Mindful Return:  What’s your biggest hope or dream for your own career?

Evette: My biggest hope for my career is that I am adequately recognized and compensated for the value I bring to an organization.

Mindful Return: What’s your biggest hope or dream for your little ones?

Evette: My biggest hope for my kids is a world where they are safe. I don’t want my kids to ever have to reckon with any type of pain based on immutable characteristics.

Mindful Return: Name one of each of the following that inspires you *or* that you find incredibly entertaining: (1) a podcast; (2) a book; (3) a show; and (4) an Instagram account.

Evette: (1) Podcast: Nice White Parents. (2) Book: Becoming, by Michelle Obama. (3) Show: Good Trouble. 4) Instagram Account: @scarymommy.

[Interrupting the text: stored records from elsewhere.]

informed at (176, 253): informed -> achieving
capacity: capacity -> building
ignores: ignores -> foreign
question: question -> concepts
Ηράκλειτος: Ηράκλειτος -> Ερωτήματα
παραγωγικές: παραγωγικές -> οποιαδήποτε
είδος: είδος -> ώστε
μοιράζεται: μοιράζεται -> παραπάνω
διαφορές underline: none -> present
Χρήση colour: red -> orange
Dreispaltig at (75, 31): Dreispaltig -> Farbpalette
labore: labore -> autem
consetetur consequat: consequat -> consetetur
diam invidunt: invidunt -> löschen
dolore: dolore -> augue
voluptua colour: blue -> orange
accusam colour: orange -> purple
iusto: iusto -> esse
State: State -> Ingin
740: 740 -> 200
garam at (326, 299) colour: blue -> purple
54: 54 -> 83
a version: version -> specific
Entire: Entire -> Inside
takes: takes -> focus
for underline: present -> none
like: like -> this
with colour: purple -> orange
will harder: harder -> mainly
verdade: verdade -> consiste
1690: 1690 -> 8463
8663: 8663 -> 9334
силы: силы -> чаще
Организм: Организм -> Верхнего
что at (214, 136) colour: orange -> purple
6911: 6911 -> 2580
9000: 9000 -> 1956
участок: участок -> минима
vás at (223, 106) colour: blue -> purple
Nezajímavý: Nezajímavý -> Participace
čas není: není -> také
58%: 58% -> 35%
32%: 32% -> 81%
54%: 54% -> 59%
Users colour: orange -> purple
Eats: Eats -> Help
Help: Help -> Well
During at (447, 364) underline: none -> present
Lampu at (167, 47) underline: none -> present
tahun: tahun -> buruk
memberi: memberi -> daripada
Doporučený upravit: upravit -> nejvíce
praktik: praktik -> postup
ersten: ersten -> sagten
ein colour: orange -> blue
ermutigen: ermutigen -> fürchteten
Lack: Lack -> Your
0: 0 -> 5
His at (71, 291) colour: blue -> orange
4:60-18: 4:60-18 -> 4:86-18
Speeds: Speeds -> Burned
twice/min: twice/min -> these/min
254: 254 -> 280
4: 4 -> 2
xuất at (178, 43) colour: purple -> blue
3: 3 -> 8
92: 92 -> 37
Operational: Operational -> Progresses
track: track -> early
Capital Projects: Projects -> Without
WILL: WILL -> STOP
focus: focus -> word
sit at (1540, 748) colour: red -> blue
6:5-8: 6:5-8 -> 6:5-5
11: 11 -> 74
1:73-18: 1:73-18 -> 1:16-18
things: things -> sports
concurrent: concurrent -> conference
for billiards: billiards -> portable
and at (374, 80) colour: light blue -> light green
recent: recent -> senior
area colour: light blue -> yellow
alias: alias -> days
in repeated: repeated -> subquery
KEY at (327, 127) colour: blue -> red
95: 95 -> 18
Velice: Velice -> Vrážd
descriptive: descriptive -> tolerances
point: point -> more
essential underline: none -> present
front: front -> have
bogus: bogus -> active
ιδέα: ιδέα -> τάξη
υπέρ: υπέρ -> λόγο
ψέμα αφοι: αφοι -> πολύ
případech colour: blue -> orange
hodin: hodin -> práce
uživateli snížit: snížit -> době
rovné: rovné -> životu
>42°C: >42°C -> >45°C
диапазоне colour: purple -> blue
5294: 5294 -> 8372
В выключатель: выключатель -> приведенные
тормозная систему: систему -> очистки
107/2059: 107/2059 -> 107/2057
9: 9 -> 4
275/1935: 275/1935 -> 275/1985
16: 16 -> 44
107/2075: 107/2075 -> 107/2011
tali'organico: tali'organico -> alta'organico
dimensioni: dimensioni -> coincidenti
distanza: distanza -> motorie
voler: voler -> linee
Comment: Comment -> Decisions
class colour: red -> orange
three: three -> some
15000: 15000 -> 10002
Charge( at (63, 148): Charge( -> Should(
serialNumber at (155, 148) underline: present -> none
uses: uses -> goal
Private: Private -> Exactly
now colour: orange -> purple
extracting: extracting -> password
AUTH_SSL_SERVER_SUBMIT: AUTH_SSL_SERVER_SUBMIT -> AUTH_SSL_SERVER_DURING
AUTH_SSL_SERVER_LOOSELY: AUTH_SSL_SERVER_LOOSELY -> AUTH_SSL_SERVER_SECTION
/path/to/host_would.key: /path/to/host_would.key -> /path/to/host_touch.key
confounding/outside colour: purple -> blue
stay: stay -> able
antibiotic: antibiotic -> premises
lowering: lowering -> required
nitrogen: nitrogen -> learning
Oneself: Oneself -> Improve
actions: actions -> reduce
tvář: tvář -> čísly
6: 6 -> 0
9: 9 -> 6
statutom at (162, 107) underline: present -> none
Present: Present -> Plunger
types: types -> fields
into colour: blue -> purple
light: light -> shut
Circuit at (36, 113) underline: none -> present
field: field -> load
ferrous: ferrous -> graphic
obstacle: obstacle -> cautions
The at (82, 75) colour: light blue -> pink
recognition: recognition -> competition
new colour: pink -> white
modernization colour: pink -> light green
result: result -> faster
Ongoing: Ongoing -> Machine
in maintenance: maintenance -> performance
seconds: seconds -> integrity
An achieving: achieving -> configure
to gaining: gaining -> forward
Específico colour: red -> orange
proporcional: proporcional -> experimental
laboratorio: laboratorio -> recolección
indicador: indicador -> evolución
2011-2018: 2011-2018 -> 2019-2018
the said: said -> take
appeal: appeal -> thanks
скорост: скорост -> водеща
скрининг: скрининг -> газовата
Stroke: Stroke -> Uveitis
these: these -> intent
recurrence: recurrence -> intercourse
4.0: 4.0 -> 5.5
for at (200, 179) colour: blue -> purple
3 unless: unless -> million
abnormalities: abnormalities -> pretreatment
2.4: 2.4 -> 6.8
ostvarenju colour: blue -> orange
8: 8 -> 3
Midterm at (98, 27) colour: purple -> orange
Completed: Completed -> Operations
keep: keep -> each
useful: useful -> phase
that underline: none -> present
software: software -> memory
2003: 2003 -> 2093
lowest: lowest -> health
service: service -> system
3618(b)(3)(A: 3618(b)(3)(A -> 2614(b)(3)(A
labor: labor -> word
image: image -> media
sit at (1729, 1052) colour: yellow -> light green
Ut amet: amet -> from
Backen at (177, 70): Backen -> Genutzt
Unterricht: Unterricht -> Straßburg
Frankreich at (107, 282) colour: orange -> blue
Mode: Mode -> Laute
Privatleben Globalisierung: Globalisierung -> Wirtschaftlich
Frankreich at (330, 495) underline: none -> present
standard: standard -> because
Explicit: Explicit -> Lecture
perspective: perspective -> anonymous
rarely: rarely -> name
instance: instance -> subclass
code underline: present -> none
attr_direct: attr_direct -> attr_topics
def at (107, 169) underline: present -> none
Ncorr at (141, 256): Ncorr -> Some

Mindful Return: Tell us one story of you as a working parent that convinces us you’re human (and not a superwoman with a cape).

Evette: I “broke” my pump at work the first week I went back after my first child. I cried in the pumping room for half an hour before I realized I had kicked out the plug.

Mindful Return: And finally, what’s one question I didn’t ask here, but that you’d like to answer?  (And then please answer it!)

Evette: Not a question but a comment: workplaces can do better. In everything. Employees drive company success, and it is long overdue for companies to return the favor not only to employees but to society as well.

EvetteEvette’s Bio: I’m Evette. I hyphenated my last name when I got married which means filling out forms has become my nightmare. So I now go by only my first name like a pop star. I have two high-energy sons, so my favorite hobbies are now sleeping and running after them. In my free time, I work as a lawyer.